Darin warf der Geschäftsführer der Mannschaft nach dem knappen Sieg gegen den Tabellenletzten VCO Berlin Respektlosigkeit gegenüber Fans und Sponsoren vor und lud damit die Partie am Samstag besonders auf.

Doch die Spieler müssen mit dem Druck umgehen können, der beim Spiel am Samstag auf ihren Schultern lastet: "Wer das nicht kann, sollte kein Leistungsspieler werden", stellt Piratenmanager Rick Wiedersberg klar.

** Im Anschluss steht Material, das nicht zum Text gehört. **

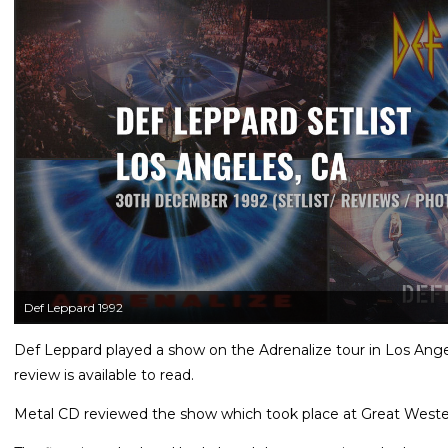
Def Leppard 1992
Def Leppard played a show on the Adrenalize tour in Los Ang
review is available to read.
Metal CD reviewed the show which took place at Great West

Freitagabend wurde noch versucht, die Wogen wieder zu glätten: Zur üblichen Videositzung am Freitagnachmittag kam der Vorstand persönlich vorbei, um der Mannschaft seine Position zu erklären und Fragen zu beantworten. Geplant waren dafür eigentlich nur 15 Minuten, doch am Ende wurde eine ganze Stunde daraus. Viel Redebedarf also. Doch der Aufwand hat sich scheinbar gelohnt: "Ich hoffe, dass jetzt alles geklärt ist", gab sich Trainer Münz danach vorsichtig optimistisch, "Wir wollen uns jetzt ausschließlich auf das Spiel gegen die Netzhoppers konzentrieren und eine gute Leistung bringen, um das Piratenschiff wieder auf Kurs zu bringen." Bereits am Donnerstagabend traf sich der Trainer mit einem Teil des Vorstands zu einem klärenden Gespräch. Am meisten störe ihn nämlich, dass die Problematik in die Öffentlichkeit getragen wurde.

Wie die ganze Diskussion die Spieler beeinflusst, kann Münz nicht sagen: "Das ist schwer abzuschätzen, jeder Mensch reagiert anders." Auf jeden Fall wird es interessant zu sehen, welche Reaktion die Mannschaft am Samstag ab 19.30 Uhr in der Jahrhunderthalle zeigt. Eine Niederlage ließe den frommen Wunsch einer direkten Playoffs-Qualifikation wieder schwieriger erscheinen. Andererseits könnte ein klarer Sieg bedeuten, dass die öffentliche Kritik der Geschäftsführung vor zwei Tagen richtig war. Und das dürfte den Spielern gar nicht schmecken.